Exercise passage:
==*==

As had been discussed, Bel Edwards wrote, the FTN modeling omitted several important considerations for land building, such as sea level rise, he said, and mischaracterized the potential annual cost of dredging for the diversion channel, sediment that would ultimately contribute to new wetlands.
“Even the worst-case scenarios in the FTN model found that the need for dredging only occurs in later years of operation, not annually and very little during the first 30 years of operation,” Bel Edwards wrote.
What Stands to Be Lost

On a clear April day, Captain Ryan Lambert launched his boat from a dock in Buras, near Cajun Fishing Adventures, a business he founded in 1980 as a family-oriented charter boat fishing and duck-hunting operation.
Lambert aimed his boat across the Mississippi to the river’s east bank and entered Neptune Pass, the channel that has rapidly expanded since the Mississippi River floods in 2019. Often, he is transporting fishermen hoping to reel in sport fish. But on this day, Lambert was transporting coastal scientists to Quarantine Bay to research the fast-growing delta in Louisiana.
Scientists along the Gulf Coast haven’t seen anything like it for half a century, not since the emergence of the Wax Lake Delta about 150 miles west in the 1970s.
Lambert, born and raised in South Louisiana, told the scientists what indicators he looks for to determine if fishing grounds are in good health. He pointed to aquatic vegetation popping up in Bay Denesse. “That’s nature’s filter,” he said. “All of the juvenile fish, crab and shrimp will be raised in that grass to save it from predation.”
On the other side of the river, in the Barataria Basin where Louisiana sited the Mid-Barataria Sediment Diversion project, there’s no such vibrancy. “The estuary is literally eating itself,” he said. “It’s a dead zone on the other side. The only thing we have there is oysters now.”
To properly nurture native sea creatures, these brackish wetlands must stay slightly salty, but not too salty.
That balance has been disturbed for more than a century by manmade structures. The levees built to block floodwaters from people’s homes have kept fresh water from reaching wetlands. In the wetlands of Barataria Basin, the aquatic vegetation has been starved of necessary river water and sediment. Paths cut through marshes by petroleum companies hastened the intrusion of salt water into wetlands along the Gulf Coast, killing important plant life.
Today, the open, salty water is a prime location for oyster farmers, who sued the Army Corps, the U.S. National Marine Fisheries Service and the U.S. Fish and Wildlife Service in 2024 to halt construction on the controversial coastal restoration project, fearing that any influx of fresh water would harm the conditions for oyster hatchery production.
The Mid-Barataria Sediment Diversion project would funnel hundreds of thousands of cubic feet per second of fresh water into the salty oyster fishery in West Plaquemines Parish. The oyster farmers and some conservationists argue that pollution from the river water would wipe out the oyster fishery and impact at least three species of endangered sea turtles, as well as endangered birds such as the red knot and piping plover.
Still, the diversion’s Mid-Barataria location was researched over decades to find the most cost-effective place to build the largest area of land, according to Restore the Mississippi River Delta, a nonprofit coalition of environmentalists.
Earlier this year, the coalition contracted Global Strategy Group to poll Louisiana voters on their support for large coastal restoration projects such as the Mid-Barataria. They found bipartisan support for action to address the state’s land loss crisis, with 73% of voters supporting sediment diversions, up from 68% in 2021.

==*==

Assignment A:
From the passage on Louisiana's coastal restoration, extract the part that opens with the words containing "Lambert aimed his" and closes with "delta in Louisiana.".
Assignment B:
According to the passage on Louisiana's coastal restoration, what share of Louisiana voters supported sediment diversions in the Global Strategy Group poll?

Information provided:
==*==

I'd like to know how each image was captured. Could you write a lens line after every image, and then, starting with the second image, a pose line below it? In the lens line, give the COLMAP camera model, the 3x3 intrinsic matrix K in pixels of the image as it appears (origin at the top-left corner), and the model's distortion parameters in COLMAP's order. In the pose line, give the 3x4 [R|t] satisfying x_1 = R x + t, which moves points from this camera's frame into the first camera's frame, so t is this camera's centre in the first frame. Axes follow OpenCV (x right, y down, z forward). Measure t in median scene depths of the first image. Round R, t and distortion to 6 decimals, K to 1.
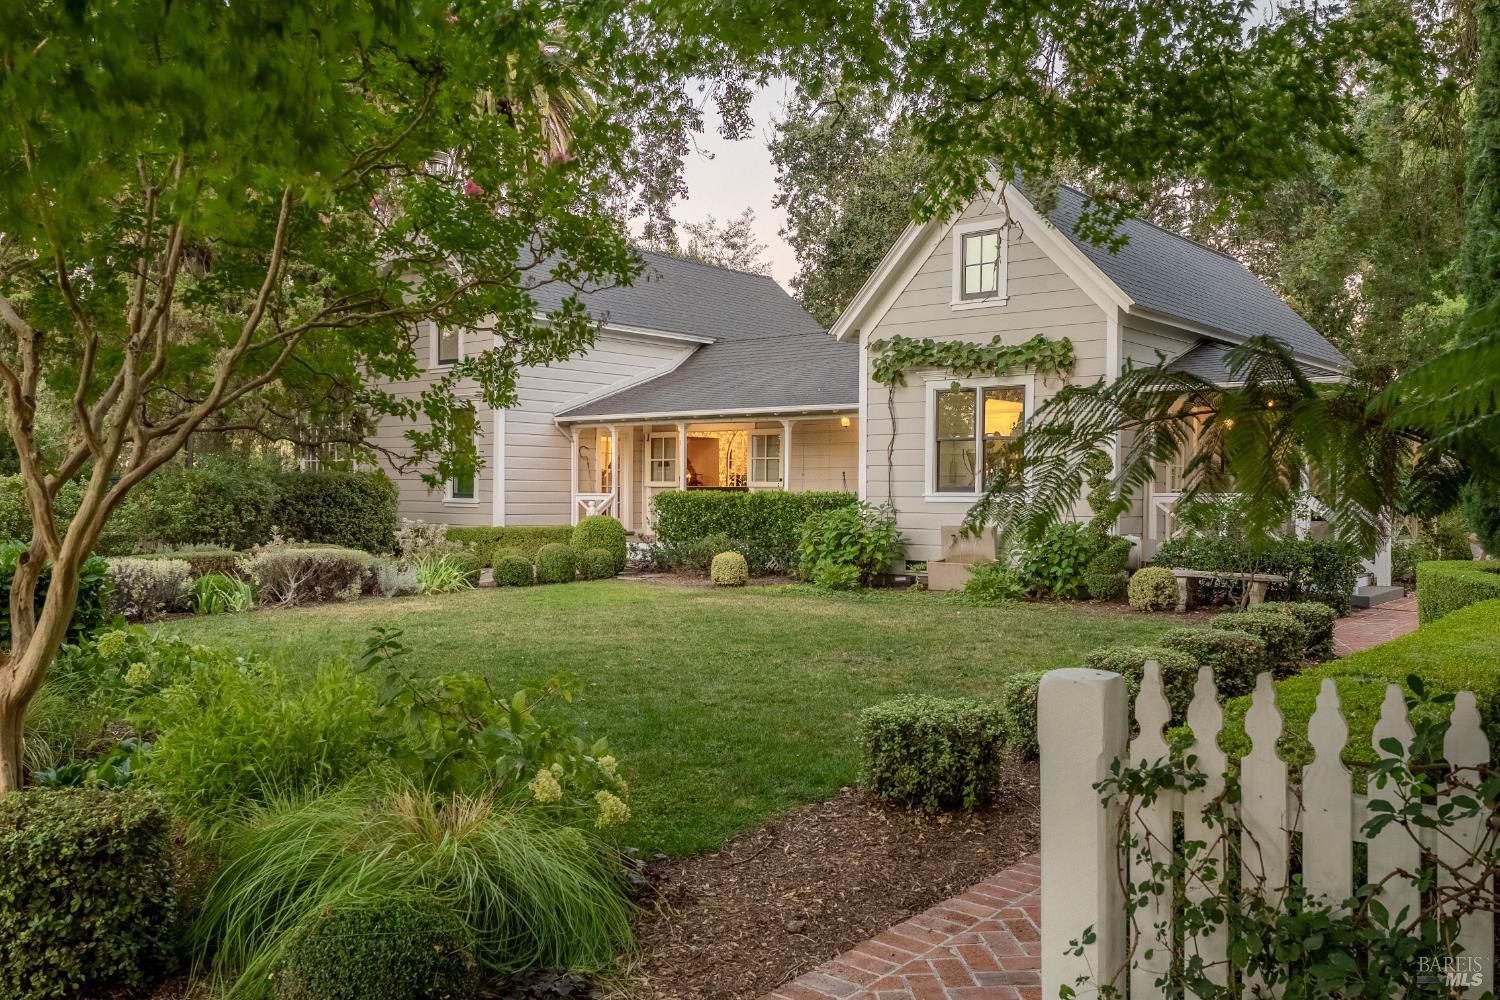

==*==

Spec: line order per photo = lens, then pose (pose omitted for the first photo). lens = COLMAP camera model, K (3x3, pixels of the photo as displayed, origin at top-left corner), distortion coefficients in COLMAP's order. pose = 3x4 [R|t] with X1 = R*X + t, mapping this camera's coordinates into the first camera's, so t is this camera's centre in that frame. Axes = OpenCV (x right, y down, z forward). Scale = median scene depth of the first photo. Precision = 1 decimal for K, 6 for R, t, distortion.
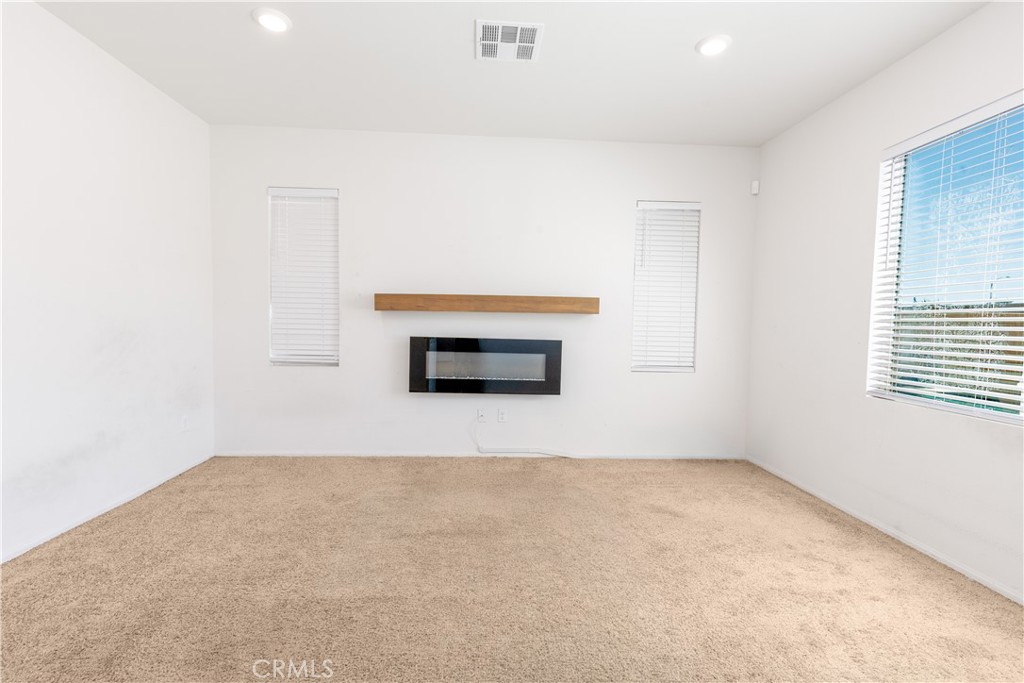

==*==

Final answer A:
Lambert aimed his boat across the Mississippi to the river’s east bank and entered Neptune Pass, the channel that has rapidly expanded since the Mississippi River floods in 2019. Often, he is transporting fishermen hoping to reel in sport fish. But on this day, Lambert was transporting coastal scientists to Quarantine Bay to research the fast-growing delta in Louisiana.

Final answer B:
73% of voters supported sediment diversions.